> _SOURCE EXTRACT_

------------------------------------------------------------------------

Comments

1
Seeing as the link to the jump isn't working, I can only assume you have rendered Dan speechless. Nice work!
2
thx for fixing!
3
I would add that she ought to have a set goal or time limit. Make your $$$ and get out or only do it for x years. Don't make it a career. Your looks will fade and with it the money and if you don;t have any skills beyond sex-work, your future will look rather bleak.
4
Savage!

I never did sex work. I was way too inhibited, but I was just thinking if I'd had a parent or good friend like you growing up, I would have saved myself years of troubled self-consciousness and pain. Good show, ol' boy!
5
What about accepting referrals from existing clients she trusts? No one can fully know their friends/acquaintances, but it's still probably safer than taking business from complete strangers.
6
I'm happy NA has had a positive experience so far. Here's hoping it stays that way.
7
NA might also want to look into making contact with some other sex workers. It can be a lonely job, especially if you, like most of us, have to hide it from family and friends. Swapping tips and stories with other self-employed, not-too-fucked-up sex workers can be a huge relief from the pressure of living a secret life, and there's a LOT to learn about safely, healthily, profitably getting paid for sex.

------------------------------------------------------------------------

> _MATERIAL SHOWN_

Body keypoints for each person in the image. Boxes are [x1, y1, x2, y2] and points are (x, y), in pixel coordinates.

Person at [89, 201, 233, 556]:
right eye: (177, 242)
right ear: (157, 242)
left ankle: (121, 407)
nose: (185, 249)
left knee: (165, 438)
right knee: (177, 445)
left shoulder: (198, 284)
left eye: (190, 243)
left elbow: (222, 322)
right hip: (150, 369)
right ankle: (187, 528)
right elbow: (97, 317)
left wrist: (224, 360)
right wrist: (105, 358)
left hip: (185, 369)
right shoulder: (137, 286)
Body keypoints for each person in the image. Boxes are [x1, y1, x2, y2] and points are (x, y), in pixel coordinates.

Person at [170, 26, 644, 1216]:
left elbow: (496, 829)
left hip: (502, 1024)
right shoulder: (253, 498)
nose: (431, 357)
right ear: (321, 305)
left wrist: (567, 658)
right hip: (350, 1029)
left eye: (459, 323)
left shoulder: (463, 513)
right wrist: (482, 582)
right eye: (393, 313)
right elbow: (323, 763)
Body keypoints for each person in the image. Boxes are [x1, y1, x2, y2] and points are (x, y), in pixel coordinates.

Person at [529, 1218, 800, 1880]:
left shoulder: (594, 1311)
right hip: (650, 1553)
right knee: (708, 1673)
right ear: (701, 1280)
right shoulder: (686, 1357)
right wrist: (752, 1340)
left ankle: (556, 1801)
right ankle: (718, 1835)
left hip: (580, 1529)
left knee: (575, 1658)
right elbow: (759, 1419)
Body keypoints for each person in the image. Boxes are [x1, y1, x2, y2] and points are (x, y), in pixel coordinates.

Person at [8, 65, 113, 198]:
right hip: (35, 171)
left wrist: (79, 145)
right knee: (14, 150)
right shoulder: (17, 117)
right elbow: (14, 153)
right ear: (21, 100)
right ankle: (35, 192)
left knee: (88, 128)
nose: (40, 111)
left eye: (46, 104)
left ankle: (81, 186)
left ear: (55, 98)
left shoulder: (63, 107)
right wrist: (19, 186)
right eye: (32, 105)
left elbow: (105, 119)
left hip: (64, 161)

------------------------------------------------------------------------

> _REQUIRED ACTIONS_
A – Answer these from the comments on sex work:
(i) In comment 3, what does the writer say will fade, taking the money with it?
(ii) In comment 5, from whom does the writer suggest accepting referrals?
(iii) In comment 7, from whom does the writer say most sex workers have to hide the job?
B – Please continue the comments on sex work, starting after the last sentence shown.
The rows play no part here.

> _OUTPUTS IN ORDER_
A –
(i) Your looks
(ii) Existing clients she trusts
(iii) Family and friends

B –
8
Oh, and get tested on monthly basis, right?
9
#3 got it right.

Read "The Seduction of Peter S." by Lawrence Sanders. It's a veritable handbook on how to do it right. Good luck!
10
There are several good books about sex work on the market she should read before she dives headfirst (pussy-first?) into the business. The Male Escort's Handbook by Aaron Lawrence is THE textbook on gay male escorting, and much of the information is applicable to straight escorting as well.

There are a number of books about straight escorting as well, although I know less about those. Do a search on amazon.com about "escorting" to see a list.
11
@Jaydog, I love the avatar.
12
@9: you're mocking Loveschild's avatar, right? If so, well done...
13
@9: I laughed so hard when I saw that -- care to make a version with two men, a 12-year-old boy, and a one-eyed poodle for me?
14
That's too funny! I was reading through this rather quickly and just assumed that was LC. I was surprised at "her" response. So, yes, Jaydog, great avatar, indeed.
15
That's too funny! I was reading through this rather quickly and just assumed that was LC. I was surprised at "her" response. So, yes, Jaydog, great avatar, indeed.
16
Jaydog, you are the shit.
17
Rock on Jaydog!

and best of luck to NA. Be safe.
18
LMAO! Thanks for the comments on my "Lovesmen" avatar. In Loveschild's case, imitation is the sincerest form of STFU. This was the second version. The first had the Gay Pride flag hanging from the cross. I may be agnostic, but figured why press my luck.

@Dan: I would give you my right nut, sliced, breaded and fried. So yes, I'll put together an avatar to your specs. Tomorrow. I'm going to play ping pong now.
19
How can I get into pimping? From what I've heard, it ain't easy.
20
I thought sex workers were created by listening to that funky new wave music. But maybe I'm just thinking of the classic 1985 film, "New Wave Hookers".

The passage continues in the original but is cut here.